Vendredi, 23 août 2024-La joie immense manifestée tout dernièrement par les habitants de Muanda, ville située à 210 kms à l’Ouest de Matadi, chef-lieu de la province du Kongo Central, suite à l’amorce des travaux de réseautage et d’installation de son éclairage public, n’a malheureusement duré que l’espace d’un matin.
En effet, se trouvant présentement en butte à de très sérieuses difficultés d’ordre technique et financier ; mais aussi et surtout ne sachant sur quel pied se tenir encore, la Commission de Gestion de Fonds de Muanda, CGFM acronyme, principal initiateur et superviseur desdits travaux qui entrent dans le cadre du fameux dossier lié à 10 millions $ faisant à ce jour couler encre et salive, a décidé, de façon unilatérale, de sa suspension pendant un moment.
Alors que lesdits travaux se déroulaient normalement à la satisfaction générale d’une frange de la population seulement.
Les autres, par contre très réticents, trouvent par l’exécution de ces travaux qu’ils jugent d’ailleurs de la pure distraction, une façon pour les gestionnaires de cette cagnotte présidentielle essentiellement destinée au développement de l’ensemble du territoire de Muanda, de se justifier.
Et cela, au vu de la forte pression qu’ils ne cessent de subir de la part de ses bénéficiaires qui, apprend-t-on des sources dignes de foi, ont déjà saisi la justice en vue de voir clair sur son utilisation.
Cependant, Michel Makengo Masanzambi, Président de la CGFM, accuse la société Perenco qui, selon lui, ne facilite pas la tâche à sa structure pour non respect des engagements pris de commun accord entre les deux parties et lesquels consistent entre autres à fournir à cette fameuse commission au moins 3 mégawatts devant lui permettre d’alimenter son réseau composé de 15 cabines électriques suivant le plan de travail initial élaboré ensemble.
Face à ce que cette commission qualifie de désagrément délibérément orchestré par la société Perenco, les gestionnaires de cette cagnotte présidentielle qui ne savent plus à quel saint se vouer, auraient déjà entamé des discussions avec d’autres partenaires qu’ils auraient ciblés d’avance.

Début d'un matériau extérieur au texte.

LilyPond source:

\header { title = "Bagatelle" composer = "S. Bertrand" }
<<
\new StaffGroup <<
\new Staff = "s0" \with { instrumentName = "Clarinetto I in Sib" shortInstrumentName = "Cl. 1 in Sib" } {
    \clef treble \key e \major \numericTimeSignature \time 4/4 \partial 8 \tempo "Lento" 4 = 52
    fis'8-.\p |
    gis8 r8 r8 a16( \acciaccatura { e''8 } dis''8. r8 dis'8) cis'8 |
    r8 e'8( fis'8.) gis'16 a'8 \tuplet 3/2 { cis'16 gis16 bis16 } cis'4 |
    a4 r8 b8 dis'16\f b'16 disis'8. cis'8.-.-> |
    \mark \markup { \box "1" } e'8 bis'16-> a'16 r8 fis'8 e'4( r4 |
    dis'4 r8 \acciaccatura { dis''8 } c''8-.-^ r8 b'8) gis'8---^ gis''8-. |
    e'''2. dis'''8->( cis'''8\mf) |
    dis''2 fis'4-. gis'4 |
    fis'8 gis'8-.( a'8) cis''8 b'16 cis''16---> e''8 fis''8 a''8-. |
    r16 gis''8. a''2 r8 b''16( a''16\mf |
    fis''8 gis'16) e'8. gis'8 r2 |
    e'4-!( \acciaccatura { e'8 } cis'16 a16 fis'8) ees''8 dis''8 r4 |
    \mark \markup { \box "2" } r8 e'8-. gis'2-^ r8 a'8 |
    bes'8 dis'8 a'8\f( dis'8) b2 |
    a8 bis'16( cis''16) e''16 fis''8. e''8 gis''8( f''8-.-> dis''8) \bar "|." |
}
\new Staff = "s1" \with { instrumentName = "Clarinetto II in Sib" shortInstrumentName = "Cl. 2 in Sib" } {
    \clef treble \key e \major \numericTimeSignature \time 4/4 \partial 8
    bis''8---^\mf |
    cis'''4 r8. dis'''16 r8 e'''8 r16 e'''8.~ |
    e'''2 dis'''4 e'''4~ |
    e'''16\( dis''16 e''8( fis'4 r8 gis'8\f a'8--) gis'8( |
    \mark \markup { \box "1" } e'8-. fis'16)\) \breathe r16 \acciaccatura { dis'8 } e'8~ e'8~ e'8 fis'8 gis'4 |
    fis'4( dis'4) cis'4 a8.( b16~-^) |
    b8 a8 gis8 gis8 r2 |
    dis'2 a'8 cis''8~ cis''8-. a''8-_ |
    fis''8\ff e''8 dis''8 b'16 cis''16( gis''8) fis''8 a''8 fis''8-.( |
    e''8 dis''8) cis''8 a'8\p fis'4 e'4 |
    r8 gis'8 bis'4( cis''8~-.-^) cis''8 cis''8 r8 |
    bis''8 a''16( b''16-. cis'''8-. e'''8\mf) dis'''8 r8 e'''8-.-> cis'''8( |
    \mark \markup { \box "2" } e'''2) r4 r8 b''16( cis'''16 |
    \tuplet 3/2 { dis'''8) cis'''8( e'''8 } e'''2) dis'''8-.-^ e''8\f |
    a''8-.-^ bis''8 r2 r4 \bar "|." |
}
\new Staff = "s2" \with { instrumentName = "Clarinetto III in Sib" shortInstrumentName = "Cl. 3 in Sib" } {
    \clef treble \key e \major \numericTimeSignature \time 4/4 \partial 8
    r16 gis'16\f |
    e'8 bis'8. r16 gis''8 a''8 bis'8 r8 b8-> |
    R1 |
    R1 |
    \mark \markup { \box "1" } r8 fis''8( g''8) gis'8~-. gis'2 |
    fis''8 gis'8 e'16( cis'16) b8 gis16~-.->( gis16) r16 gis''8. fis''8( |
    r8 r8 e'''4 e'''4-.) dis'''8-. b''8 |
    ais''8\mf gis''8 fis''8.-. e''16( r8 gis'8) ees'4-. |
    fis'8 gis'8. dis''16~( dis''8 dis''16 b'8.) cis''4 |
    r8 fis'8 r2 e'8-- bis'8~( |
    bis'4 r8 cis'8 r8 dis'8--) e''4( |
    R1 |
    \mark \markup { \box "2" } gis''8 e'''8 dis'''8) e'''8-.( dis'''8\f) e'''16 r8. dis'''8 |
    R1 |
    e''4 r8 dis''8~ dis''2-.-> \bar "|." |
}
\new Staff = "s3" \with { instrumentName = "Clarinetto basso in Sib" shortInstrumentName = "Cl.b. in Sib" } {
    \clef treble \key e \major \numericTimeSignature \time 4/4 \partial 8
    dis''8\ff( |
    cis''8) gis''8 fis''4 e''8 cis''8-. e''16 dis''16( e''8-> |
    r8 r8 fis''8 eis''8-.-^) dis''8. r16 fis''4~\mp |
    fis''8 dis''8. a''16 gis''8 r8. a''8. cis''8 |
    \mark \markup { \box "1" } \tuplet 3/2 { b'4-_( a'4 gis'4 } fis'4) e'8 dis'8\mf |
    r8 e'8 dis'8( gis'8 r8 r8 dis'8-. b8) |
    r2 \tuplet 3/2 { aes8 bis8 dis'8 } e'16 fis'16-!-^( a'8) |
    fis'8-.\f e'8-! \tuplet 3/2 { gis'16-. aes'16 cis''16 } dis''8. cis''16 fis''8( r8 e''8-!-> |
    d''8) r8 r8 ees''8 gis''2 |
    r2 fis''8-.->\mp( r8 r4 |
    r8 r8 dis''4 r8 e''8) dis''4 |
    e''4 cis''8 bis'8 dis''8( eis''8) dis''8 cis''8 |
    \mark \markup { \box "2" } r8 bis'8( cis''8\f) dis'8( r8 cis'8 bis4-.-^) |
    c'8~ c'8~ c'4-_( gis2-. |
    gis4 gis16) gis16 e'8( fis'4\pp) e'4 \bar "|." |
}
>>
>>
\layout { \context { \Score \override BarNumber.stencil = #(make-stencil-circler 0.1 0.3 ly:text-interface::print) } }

Selon une certaines indiscrétions, ces discussions qui seraient déjà très avancées, tendent lentement mais sûrement vers leur aboutissement.
Question pour la CGFM d’avoir une source d’énergie alternative au niveau de la Perenco afin de lui permettre d’alimenter son réseau électrique.
A noter que tous les équipements devant servir à ces cabines électriques, 15 au total, à en croire le Président de cette structure, sont déjà disponibles sur place à Muanda et n’attendent seulement qu’ils soient installés et alimentés pour poursuivre les travaux.
Ce qui revient d’emblée de dire qu’une fois les négociations avec ses partenaires terminées, la CGFM qui tient à aller jusqu’au bout de ce projet, décidera enfin de la reprise desdits travaux.
De son côté, Robert Niondo, député national élu de cette circonscription électorale dont le cerveau a toujours projeté de bonnes initiatives, pense, quant à lui, que l’électrification de cette ville côtière abritant le siège d’exploitation de grandes sociétés pétrolières de la République Démocratique du Congo, fait partie de l’une de ses préoccupations majeures et prioritaires pendant le 5 ans de son mandat dans la mesure où elle constitue, a-t-il reconnu, le socle du développement durable du territoire de Muanda.
A cet effet, cet élu du peuple qui ne veut jamais se mêler aux actions des autres, invite tout simplement la population de Muanda à prendre son mal en patience. Car, d’ici fin de son mandat, a-t-il conclu, cette ville qui sert de la capitale du territoire de Muanda, subira des grandes transformations.
C’est aussi le souci des originaires du territoire de Muanda qui tiennent mordicus à voir Muanda devenir une ville de renommée pétrolières qui n’aurait rien à envier à d’autres d’Afrique.
À l’exemple des villes pétrolières angolaises de Cabinda et de Soyo pour ne citer seulement que ces deux là parmi tant d’autres.